Shropshire Star

Andy Richardson: Too funny for words? You must be joking

The phone rang. It was dad. . . "I enjoyed your column, son."

Published
By Andy Richardson

The conversation couldn't have started more propitiously.

Dad wasn't done.

"And I tell you what. That thing you did about collective nouns was one of your best."

"Wow, thanks dad. That's great."

By Andy Richardson

"The funniest thing was when you described city types as 'a bonus of bankers'. That was brilliant."

"Err, that wasn't me."

"What?"

"That was Toby, the guy I wrote about as being better than the rest of us."

"Oh."

"So you thought Toby's stuff was brilliant, not mine."

"I see."

There was a brief silence. Dad made the next move.

"Ahahahahahahahaha," he exploded with laughter. "Well, you can tell that Toby he's brilliant."

"Erm, okay."

I love my dad. My dad's my hero. For a short while I transferred my 'number one hero status' to a woman who'd been particularly brave. But then she behaved with the integrity of the Child Catcher in Chitty Chitty Bang Bang and I realised she wasn't my hero after all. There'd only ever been one, really, and that was my dad.

When I was six, we were asked by our teacher at Wednesbury Oak Junior and Infant School to write an essay about our hero. The rest of the kids wrote about Kenny Dalglish. Some wrote about Noddy Holder. Others wrote about Gary Glitter – and lived to regret it. I never understood Glitter's appeal: when a man turns up for Christmas dressed as turkey, you know he's not right. I, however, wrote about my dad. And I think the old fella's probably still got a copy of that formative essay.

The course of father-son relations never did run entirely smoothly, however. My favourite exposition on the subject is contained in the novel Fathers and Sons by the Russian writer Ivan Turgenev, but it's far from being the funniest. That award goes to John Sullivan, the writer of Only Fools and Horses, Citizen Smith and Just Good Friends.

John was a working class south Londoner with few airs and graces. His own father, also called John, was an odd job man who ducked and dived to make ends meet.

John senior would do a little painting and decorating, a little building. He'd scratch around as a general fixer, doing small building jobs for anyone who'd pay him.

On one occasion, he was asked to clean a chandelier. He arrived at a palatial home and spied two ornate glass chandeliers suspended from the ceiling. While he and a lad stood beneath chandelier A, the workmate in the room above loosened the catch on chandelier B. It fell to the floor and smashed into a thousand pieces. John snr was very nearly ruined financially.

He told John jnr the story shortly after his son had started writing episodes of Only Fools and Horses. And he ended the description with the following retort: "And don't you ever put that in your bleedin' show. That incident nearly bankrupted me. So don't you put that on the TV, alright."
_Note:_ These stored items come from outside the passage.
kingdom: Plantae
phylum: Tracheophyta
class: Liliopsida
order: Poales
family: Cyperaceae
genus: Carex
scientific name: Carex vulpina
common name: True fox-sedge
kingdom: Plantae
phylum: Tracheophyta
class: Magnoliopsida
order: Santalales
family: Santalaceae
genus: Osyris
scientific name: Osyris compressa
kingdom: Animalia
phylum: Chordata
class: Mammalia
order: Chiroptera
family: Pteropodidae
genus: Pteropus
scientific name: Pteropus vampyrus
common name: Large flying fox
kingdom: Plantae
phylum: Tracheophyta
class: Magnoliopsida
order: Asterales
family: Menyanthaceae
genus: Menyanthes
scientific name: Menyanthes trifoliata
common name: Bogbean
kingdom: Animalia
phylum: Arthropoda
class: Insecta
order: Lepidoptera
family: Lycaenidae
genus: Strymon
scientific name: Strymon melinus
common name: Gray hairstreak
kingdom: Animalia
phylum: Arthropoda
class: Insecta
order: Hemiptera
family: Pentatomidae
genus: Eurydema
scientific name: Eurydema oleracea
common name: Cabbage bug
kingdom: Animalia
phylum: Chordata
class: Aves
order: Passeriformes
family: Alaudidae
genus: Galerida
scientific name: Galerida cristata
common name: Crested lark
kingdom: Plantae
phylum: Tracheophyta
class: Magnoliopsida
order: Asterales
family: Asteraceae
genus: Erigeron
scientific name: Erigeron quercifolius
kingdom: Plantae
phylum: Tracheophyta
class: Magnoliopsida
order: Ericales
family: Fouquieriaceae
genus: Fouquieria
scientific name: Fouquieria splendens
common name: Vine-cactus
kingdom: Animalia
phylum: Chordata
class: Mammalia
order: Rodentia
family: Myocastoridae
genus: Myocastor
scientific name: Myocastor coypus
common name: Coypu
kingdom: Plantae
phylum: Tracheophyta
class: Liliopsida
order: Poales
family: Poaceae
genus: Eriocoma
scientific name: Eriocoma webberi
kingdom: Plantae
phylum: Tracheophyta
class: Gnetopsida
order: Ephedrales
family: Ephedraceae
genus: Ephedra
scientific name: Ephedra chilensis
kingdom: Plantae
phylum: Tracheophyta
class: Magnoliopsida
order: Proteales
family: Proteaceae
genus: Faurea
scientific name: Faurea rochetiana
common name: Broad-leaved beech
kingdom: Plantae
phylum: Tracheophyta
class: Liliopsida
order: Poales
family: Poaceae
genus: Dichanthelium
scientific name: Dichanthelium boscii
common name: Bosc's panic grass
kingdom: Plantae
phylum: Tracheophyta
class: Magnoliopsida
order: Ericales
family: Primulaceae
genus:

John snr then threw in an unwise opinion. "Anyway, that Only Fools and Horses is rubbish. I don't watch your show. It ain't no good."

John jnr told the story to David Jason, Nicholas Lyndhurst and other members of the Only Fools and Horses team. He told them, too, that his father didn't think much of the show and never watched it. And, predictably, the cast told him to ignore his father's advice and write an episode about the falling chandelier. "It's comedy gold, John."

John jnr ruminated on his cast's views and came round to their way of thinking. Against his better judgement, he wrote an Only Fools and Horses episode based on the falling chandelier. The episode, A Touch of Glass, was the first in the series to attract more than 10 million viewers and in 2000 was voted the best British comedy moment in a nationwide poll.

When A Touch of Glass screened, John jnr sat at home to watch it. As the credits rolled at the end of the episode, his phone rang. It was his dad.

John jnr's heart sank. 'He's going to kill me,' he thought. 'He told me not to include the story in the episode and now look what I've gone and done. He'll cut me off without a penny'.

"John," said John snr.

"Yes dad?"

"I've just watched that Only Fools and Horses programme of yours. . ."

John jnr waited for the axe to fall.

There was a long pause.

"Alright, it was bleedin' funny. . ."

And both men laughed.

My dad doesn't know Toby. But he knows that Toby's jokes are better than mine. And I'm grateful for his honesty. Because, to be honest, I'd agree. A 'bonus of bankers' is a damn good line.